| Apply what you read |
A - From the essay on Deerhoof's Apple O', list the lyrical images it gives as examples of the record's scattered content.
B - Carry on the essay on Deerhoof's Apple O' from the point where it stops.

Episode 3: Apple O' (Deerhoof, 2003)
Viewed casually, the musical and lyrical content of Deerhoof’s 2003 record, Apple O’, appears as so many discrete scraps of ideas laid abreast—a couple turns of a musical cell, then on to the next; cloned trees and humans here, exploding bombs and candlelight there. But take time to sit with it, and you might find the seemingly disparate snippets begin to work together and feed off each other—even mutating into one another—creating if not a proper narrative then at least an ideological thread. Sometimes it could be a stretch of what was intended of course, but who’s to tell you that the inkblot you’re looking at isn’t what you say it is? When Deerhoof drummer Greg Saunier was asked whether describing the band as “Ambient noise pop with an electric twist” was correct, he assured the interviewer that he could have described it any way he wanted and Saunier would have told him he was right. “Because,” he says, “who am I to tell you that’s not what you heard!”

| Given information |
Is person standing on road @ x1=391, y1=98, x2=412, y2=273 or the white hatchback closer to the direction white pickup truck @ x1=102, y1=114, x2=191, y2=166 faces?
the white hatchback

--

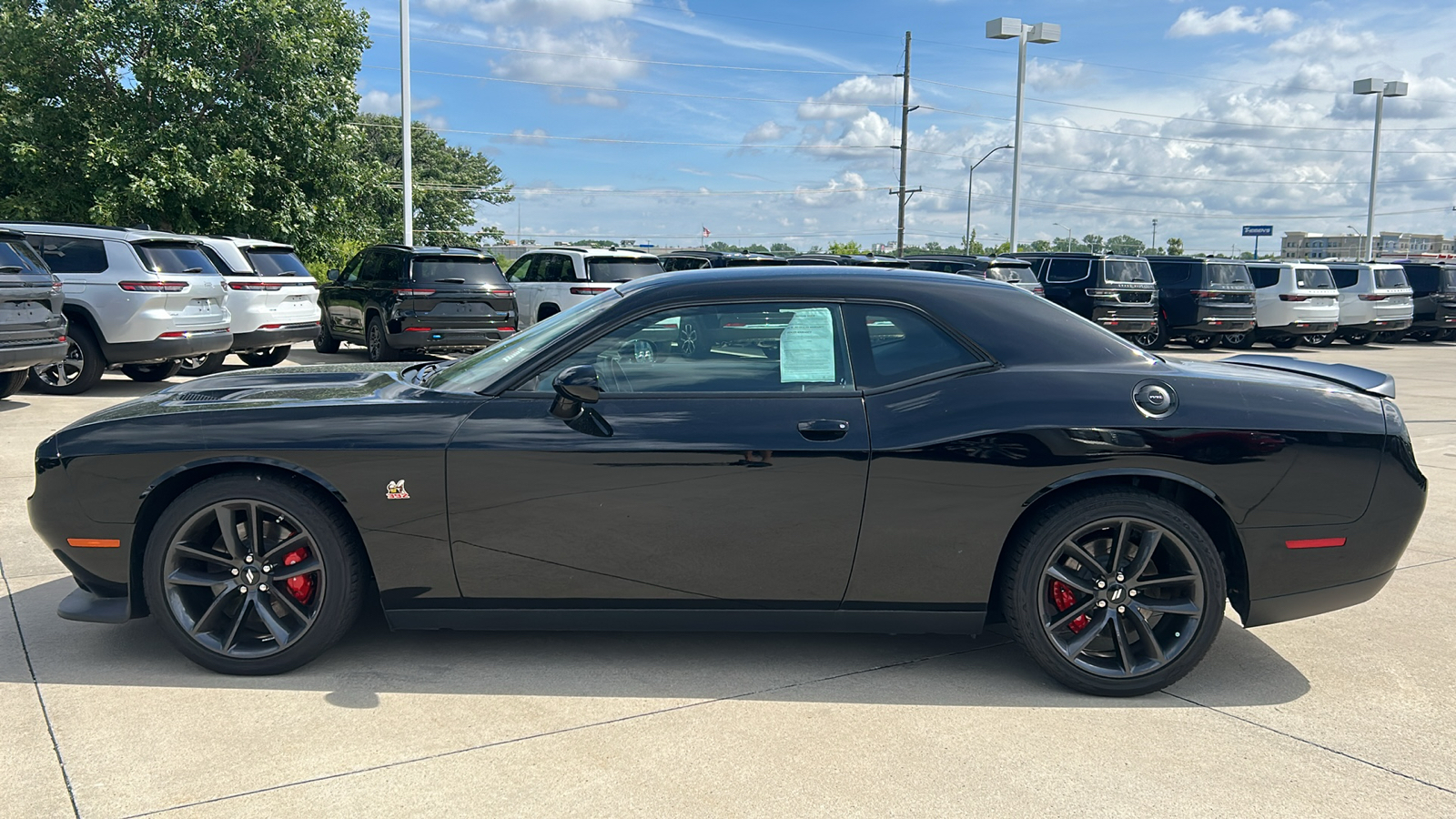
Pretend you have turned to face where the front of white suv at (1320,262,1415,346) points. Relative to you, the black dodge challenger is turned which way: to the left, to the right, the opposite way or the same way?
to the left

| Responses by item number |
A -
- cloned trees
- humans
- exploding bombs
- candlelight

B -
Musically speaking, a good chunk of this record—the fifth studio release by the band who in 2015 released their fifteenth—uses the technique of shuffling around different modules, or “song bits.” The fifth track, an instrumental called “My Diamond Star Car,” is a great example. Phrases are short, almost gestural, and are repeated at least once before moving on to the next. I like to imagine the band as hitting steady eddies merrily down the stream, cycling around a few times within each before flowing onward. There’s no attempt at covering the seams, and why should there be? Saunier says, “You can hear the moments of discontinuity in the songs, which is part of what makes them good. I hope.” Regardless, there’s much more to Deerhoof’s music than its seams.
The clear eye in the center of Apple O’’s storm is lead vocalist and bassist Satomi Matzuzaki, whose unadorned, expression-light, and—let’s face it: kiddo-cute voice spreads a whisper-thin layer of sonic and aesthetic varnish atop the otherwise rough-hewn project. Exploding candlelight, to be sure. Her careful but slightly imprecise pronunciation of the English lyrics is actually a tenderly beautiful opportunity to explore lyrical resonances between near homonyms—a tool used to great effect within Apple O’.
Where to begin?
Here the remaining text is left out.